WMC News & Features

Texas lawsuit challenges pre-trial system that holds poor people indefinitely; lead plaintiff is transgender woman

The American Civil Liberties Union, along with three other legal advocacy groups, filed a federal class action lawsuit late Sunday night against Dallas County, Texas, alleging that poor people charged with misdemeanors and felonies are being detained indefinitely while those who can afford bail are walking free. The lawsuit—which was brought against the county as well as the sheriff and the county’s judges—says the jurisdiction’s “wealth-based pretrial detention system” violates the equal protection and due process protections of the Constitution.

The lead plaintiff in the suit, Shannon Daves, is a 47-year-old transgender woman who was arrested for theft on January 17. Daves, who is homeless, was unable to afford her $500 bail and has since been held in solitary confinement at the men’s unit of the Dallas County Jail specifically because of her gender identity, according to the ACLU.

People arrested in Dallas County can only be immediately released by paying their full bail amount in cash or property, a sum determined without consideration of their ability to pay.

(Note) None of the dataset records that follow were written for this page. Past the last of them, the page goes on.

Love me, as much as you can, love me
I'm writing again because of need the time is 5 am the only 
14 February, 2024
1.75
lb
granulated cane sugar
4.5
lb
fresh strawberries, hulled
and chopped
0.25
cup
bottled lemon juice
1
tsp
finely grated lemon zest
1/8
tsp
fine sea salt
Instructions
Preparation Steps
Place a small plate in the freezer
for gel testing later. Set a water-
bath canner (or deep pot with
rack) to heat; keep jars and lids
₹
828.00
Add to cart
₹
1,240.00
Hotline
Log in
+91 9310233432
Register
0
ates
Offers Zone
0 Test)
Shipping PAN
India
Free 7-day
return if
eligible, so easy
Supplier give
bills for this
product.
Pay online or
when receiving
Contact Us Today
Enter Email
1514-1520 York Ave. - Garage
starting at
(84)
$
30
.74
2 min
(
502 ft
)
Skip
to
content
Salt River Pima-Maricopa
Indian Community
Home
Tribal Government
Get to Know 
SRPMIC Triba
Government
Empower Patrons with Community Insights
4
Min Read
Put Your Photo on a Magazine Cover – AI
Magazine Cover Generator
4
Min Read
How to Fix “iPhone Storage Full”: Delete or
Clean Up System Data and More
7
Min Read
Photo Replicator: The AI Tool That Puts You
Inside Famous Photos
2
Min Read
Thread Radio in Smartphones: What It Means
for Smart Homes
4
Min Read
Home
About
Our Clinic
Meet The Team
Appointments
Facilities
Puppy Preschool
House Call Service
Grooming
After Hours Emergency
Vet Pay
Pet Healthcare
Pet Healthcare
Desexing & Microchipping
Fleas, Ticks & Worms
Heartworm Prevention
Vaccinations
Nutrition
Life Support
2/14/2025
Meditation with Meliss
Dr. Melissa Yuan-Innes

“No person should be kept in a cage just because she doesn’t have enough money to make a payment,” said attorney Elizabeth Rossi of the Civil Rights Corps, one of the groups that filed the suit. “The decision to throw a person who is presumed innocent in a jail cell is a serious one. And a person’s access to money should not be the only factor that determines whether she is free or is in jail.”

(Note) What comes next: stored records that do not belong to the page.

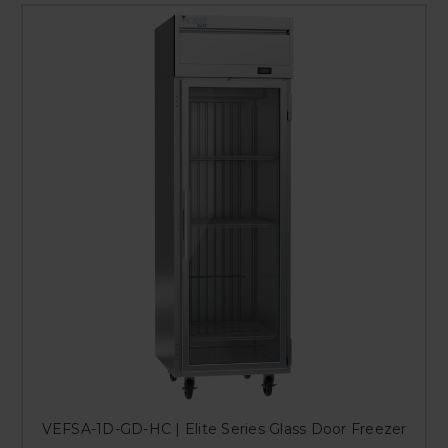
VEFSA-1D-GD-HC | Elite Series Glass Door Freezer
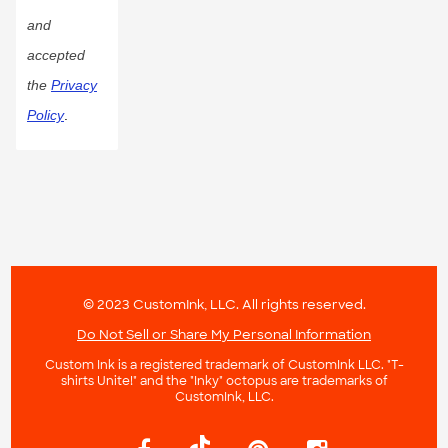
and
accepted
the
Privacy
Policy
.
© 2023 CustomInk, LLC. All rights reserved.
Do Not Sell or Share My Personal Information
Custom Ink is a registered trademark of CustomInk LLC. "T-
shirts Unite!" and the "Inky" octopus are trademarks of
CustomInk, LLC.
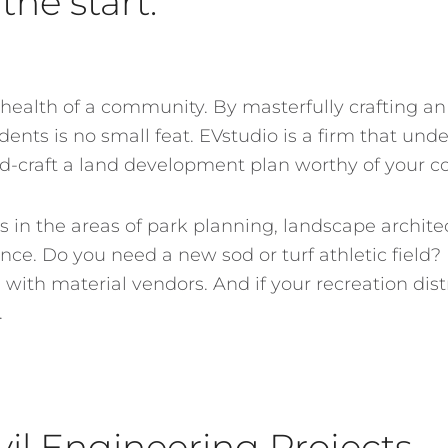
the start.
 health of a community. By masterfully crafting an
ents is no small feat. EVstudio is a firm that und
nd-craft a land development plan worthy of your 
s in the areas of park planning, landscape archit
nce. Do you need a new sod or turf athletic field?
ith material vendors. And if your recreation distric
.
vil Engineering Projects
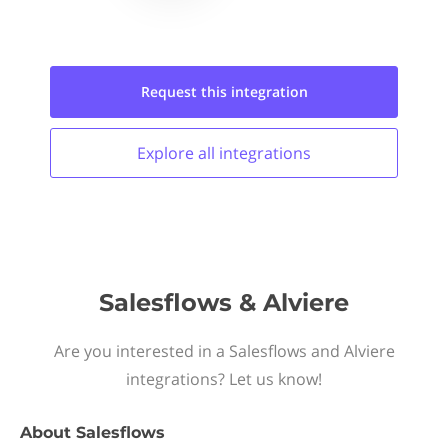
Request this
integration
Explore all
integrations
Salesflows & Alviere
Are you interested in a Salesflows and Alviere
integrations? Let us know!
About
Salesflows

People arrested in Dallas County can only be immediately released by paying their full bail amount in cash or property, a sum determined solely on the basis of their offense and without consideration of their ability to pay. (People are also permitted to arrange payment through a bail bond company or a third person). The sheriff does not conduct any evaluation of whether a given defendant poses a flight risk or danger to the community. The bail amounts set for the suit’s six plaintiffs range from $500 to $60,0000, despite the fact that nearly all these individuals are unemployed and living in poverty, according to court documents.

Existing research raises doubts about the utility and efficacy of money bail. The use of money bail means that people are more likely to plead guilty so that they can get out of jail. Money bail has been found to increase the likelihood that someone will be convicted and even commit another crime.

Studies have also shown that non-financial conditions of release, for example unsecured bonds (equivalent to a promise to appear in court, with financial penalties for failing to do so), are as effective as achieving public safety and court appearances as money bail.

The Dallas County lawsuit is just the latest effort to challenge the use of money bail in the United States. Similar suits have been successfully litigated in several states, including in Texas’ Harris County. Said United States District Judge Lee H. Rosenthal in his April 2017 ruling, “[Harris County magistrates] cannot, consistent with the federal Constitution, set that bail on a secured basis requiring up-front payment from indigent misdemeanor defendants otherwise eligible for release, thereby converting the inability to pay into an automatic order of detention without due process and in violation of equal protection.”